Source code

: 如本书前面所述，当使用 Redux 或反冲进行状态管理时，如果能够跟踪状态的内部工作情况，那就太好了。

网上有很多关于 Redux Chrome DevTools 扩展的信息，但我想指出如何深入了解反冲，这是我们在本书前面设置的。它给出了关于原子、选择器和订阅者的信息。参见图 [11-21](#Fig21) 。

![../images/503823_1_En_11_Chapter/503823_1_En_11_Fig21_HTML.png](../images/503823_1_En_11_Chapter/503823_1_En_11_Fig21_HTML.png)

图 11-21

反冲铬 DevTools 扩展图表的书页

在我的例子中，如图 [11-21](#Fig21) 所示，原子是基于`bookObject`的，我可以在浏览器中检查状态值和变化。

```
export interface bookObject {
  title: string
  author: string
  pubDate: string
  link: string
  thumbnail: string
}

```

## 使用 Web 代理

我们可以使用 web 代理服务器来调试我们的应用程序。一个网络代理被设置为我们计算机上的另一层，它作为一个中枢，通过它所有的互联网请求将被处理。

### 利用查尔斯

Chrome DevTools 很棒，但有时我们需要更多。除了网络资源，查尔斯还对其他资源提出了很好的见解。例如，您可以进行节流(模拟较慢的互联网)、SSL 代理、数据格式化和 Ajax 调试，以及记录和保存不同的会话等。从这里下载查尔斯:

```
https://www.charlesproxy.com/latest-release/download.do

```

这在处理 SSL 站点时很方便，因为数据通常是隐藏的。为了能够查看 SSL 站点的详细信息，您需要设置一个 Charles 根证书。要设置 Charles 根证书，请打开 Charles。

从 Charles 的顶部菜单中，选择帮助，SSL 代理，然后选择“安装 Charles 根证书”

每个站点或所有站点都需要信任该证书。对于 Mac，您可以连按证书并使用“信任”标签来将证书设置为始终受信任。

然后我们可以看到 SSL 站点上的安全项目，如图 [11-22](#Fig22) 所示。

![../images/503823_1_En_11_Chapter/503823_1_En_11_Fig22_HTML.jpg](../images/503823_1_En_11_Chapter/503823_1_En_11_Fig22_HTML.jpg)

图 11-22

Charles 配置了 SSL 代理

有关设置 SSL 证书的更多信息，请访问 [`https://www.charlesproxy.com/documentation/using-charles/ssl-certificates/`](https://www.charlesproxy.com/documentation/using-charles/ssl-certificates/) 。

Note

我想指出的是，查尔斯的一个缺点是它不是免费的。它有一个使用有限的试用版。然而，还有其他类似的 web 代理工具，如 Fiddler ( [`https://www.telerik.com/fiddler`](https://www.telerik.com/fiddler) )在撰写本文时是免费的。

■ ■ ■

- **ACTION ITEM**: Every line from the first through the one containing "然后我们可以看到 SSL 站点上的安全项目，如图 [11-22](#Fig22) 所示。" in the listing above must be given again exactly, with nothing else alongside.

- **SOLVED EXERCISE**:
Source code

: 如本书前面所述，当使用 Redux 或反冲进行状态管理时，如果能够跟踪状态的内部工作情况，那就太好了。

网上有很多关于 Redux Chrome DevTools 扩展的信息，但我想指出如何深入了解反冲，这是我们在本书前面设置的。它给出了关于原子、选择器和订阅者的信息。参见图 [11-21](#Fig21) 。

![../images/503823_1_En_11_Chapter/503823_1_En_11_Fig21_HTML.png](../images/503823_1_En_11_Chapter/503823_1_En_11_Fig21_HTML.png)

图 11-21

反冲铬 DevTools 扩展图表的书页

在我的例子中，如图 [11-21](#Fig21) 所示，原子是基于`bookObject`的，我可以在浏览器中检查状态值和变化。

```
export interface bookObject {
  title: string
  author: string
  pubDate: string
  link: string
  thumbnail: string
}

```

## 使用 Web 代理

我们可以使用 web 代理服务器来调试我们的应用程序。一个网络代理被设置为我们计算机上的另一层，它作为一个中枢，通过它所有的互联网请求将被处理。

### 利用查尔斯

Chrome DevTools 很棒，但有时我们需要更多。除了网络资源，查尔斯还对其他资源提出了很好的见解。例如，您可以进行节流(模拟较慢的互联网)、SSL 代理、数据格式化和 Ajax 调试，以及记录和保存不同的会话等。从这里下载查尔斯:

```
https://www.charlesproxy.com/latest-release/download.do

```

这在处理 SSL 站点时很方便，因为数据通常是隐藏的。为了能够查看 SSL 站点的详细信息，您需要设置一个 Charles 根证书。要设置 Charles 根证书，请打开 Charles。

从 Charles 的顶部菜单中，选择帮助，SSL 代理，然后选择“安装 Charles 根证书”

每个站点或所有站点都需要信任该证书。对于 Mac，您可以连按证书并使用“信任”标签来将证书设置为始终受信任。

然后我们可以看到 SSL 站点上的安全项目，如图 [11-22](#Fig22) 所示。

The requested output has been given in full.